Elle précise en outre dans ce cas que « lorsque le salarié ne demande pas la poursuite de l’exécution de son contrat de travail ou que sa réintégration est impossible, le juge lui octroie une indemnité, à la charge de l’employeur ». Le principe reste donc le droit à réintégration du salarié dans l’entreprise, et précisément lorsque ce dernier a obtenu la résiliation judiciaire de son contrat de travail alors même qu’il était protégé

Il nous reste à attendre de voir si la Haute juridiction se conformera à ces évolutions législatives à l’occasion d’un litige postérieur… 


(1) Cass.soc. 18.06.96, n° 94-44.653 ; Cass.soc. 31.01.01, n° 98-41.260. 

(2) Cass.soc. 16.03.05, n° 03-40.251. 

(3) Cass.soc. 26.09.06, n° 05-41.890 ; Cass.soc. 04.02.2016, n° 15-21.536. 

(4) Cass.soc. 30.04.03, n° 00-44.811. 

(5) Art L.1235-3-2 C.trav.
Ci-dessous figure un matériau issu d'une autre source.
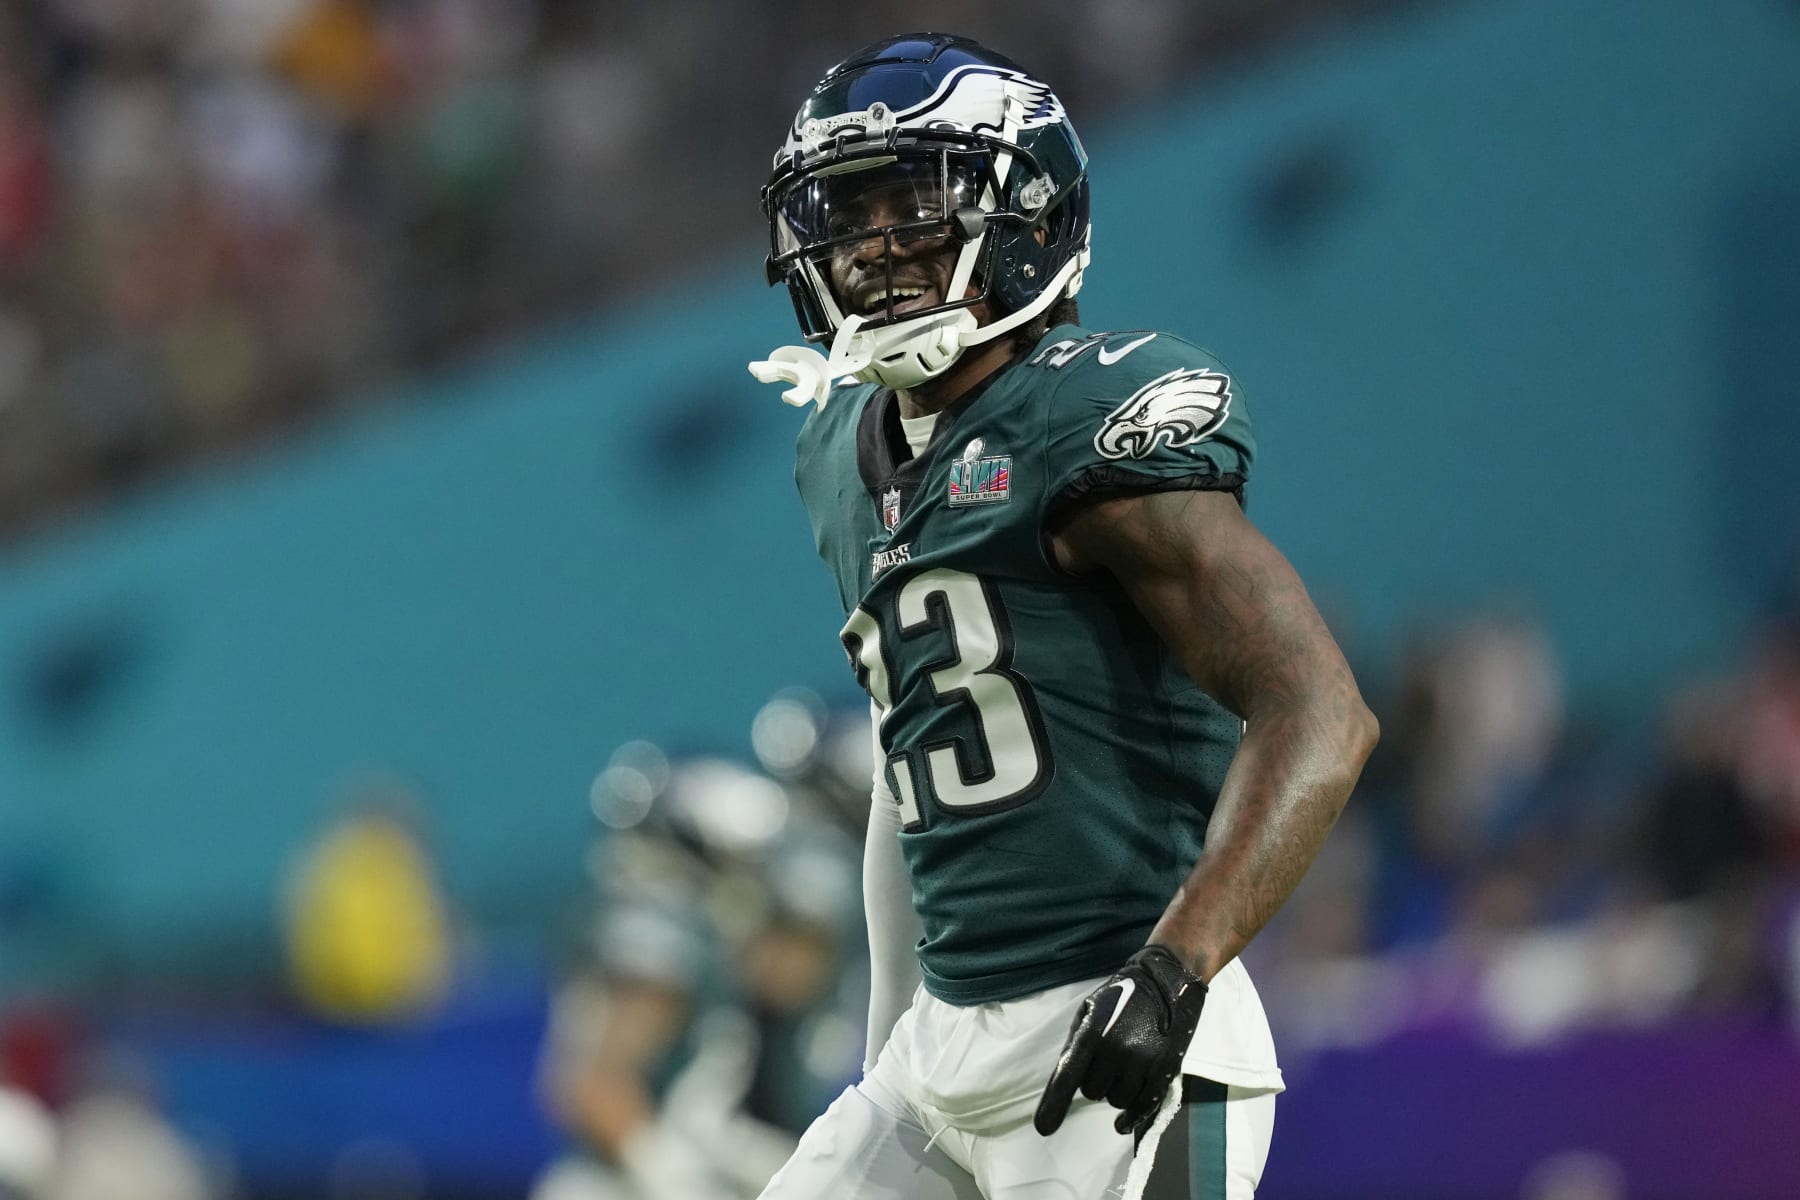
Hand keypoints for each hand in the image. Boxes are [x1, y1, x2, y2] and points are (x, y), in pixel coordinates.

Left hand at [1033, 945, 1206, 1135]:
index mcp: (1091, 1032)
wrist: (1165, 981)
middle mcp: (1115, 1049)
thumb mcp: (1089, 1010)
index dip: (1054, 1104)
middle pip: (1092, 1092)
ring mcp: (1142, 1061)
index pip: (1068, 1075)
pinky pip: (1143, 1106)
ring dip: (1115, 1093)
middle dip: (1094, 1083)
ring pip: (1116, 1101)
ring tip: (1123, 1070)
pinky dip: (1132, 1117)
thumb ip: (1076, 1043)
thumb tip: (1066, 1077)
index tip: (1044, 1127)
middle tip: (1105, 1063)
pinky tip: (1123, 1123)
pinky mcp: (1165, 1069)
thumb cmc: (1121, 995)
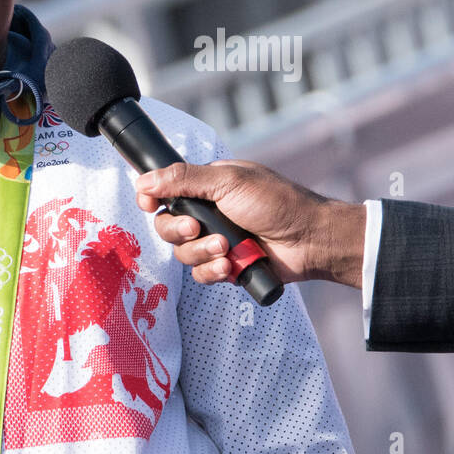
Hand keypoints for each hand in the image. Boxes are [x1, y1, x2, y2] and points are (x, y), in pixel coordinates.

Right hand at [134, 160, 365, 289]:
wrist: (309, 239)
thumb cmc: (276, 202)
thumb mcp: (228, 182)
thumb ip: (184, 179)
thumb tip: (144, 180)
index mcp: (208, 186)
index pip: (166, 192)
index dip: (153, 199)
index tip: (149, 204)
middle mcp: (209, 213)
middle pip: (168, 226)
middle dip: (179, 230)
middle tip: (197, 229)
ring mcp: (217, 241)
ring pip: (183, 253)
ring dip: (201, 253)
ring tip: (227, 249)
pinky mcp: (227, 266)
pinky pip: (201, 274)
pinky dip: (213, 271)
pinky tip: (230, 266)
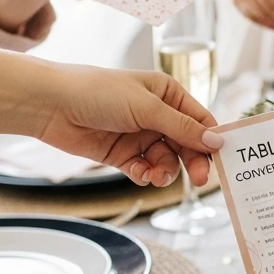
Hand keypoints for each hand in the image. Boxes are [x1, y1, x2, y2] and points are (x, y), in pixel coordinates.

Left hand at [34, 64, 223, 188]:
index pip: (200, 120)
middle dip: (193, 162)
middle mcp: (157, 115)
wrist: (52, 105)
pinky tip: (141, 175)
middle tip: (200, 180)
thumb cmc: (99, 92)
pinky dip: (147, 175)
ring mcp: (140, 135)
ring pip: (167, 160)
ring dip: (167, 171)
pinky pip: (145, 169)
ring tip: (157, 176)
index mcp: (167, 94)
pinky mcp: (123, 154)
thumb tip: (216, 141)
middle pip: (187, 144)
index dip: (211, 139)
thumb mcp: (147, 108)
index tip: (221, 160)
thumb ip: (182, 128)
L’article fait référence aux 6 cas de nullité mentionnés à l’article L.1235-3-1 et pour lesquels le barème n’est pas applicable : la violation d’une liberté fondamentale, des faits de harcèlement moral ou sexuel, le licenciement discriminatoire, le licenciement consécutif à une action en justice en matière d’égalité professionnelle ou à une dénonciation de crimes et délits, le licenciement d’un salarié protégé en raison de l’exercice de son mandat ; le licenciement d’un salarié en méconnaissance des protections liées à la grossesse et à la maladie.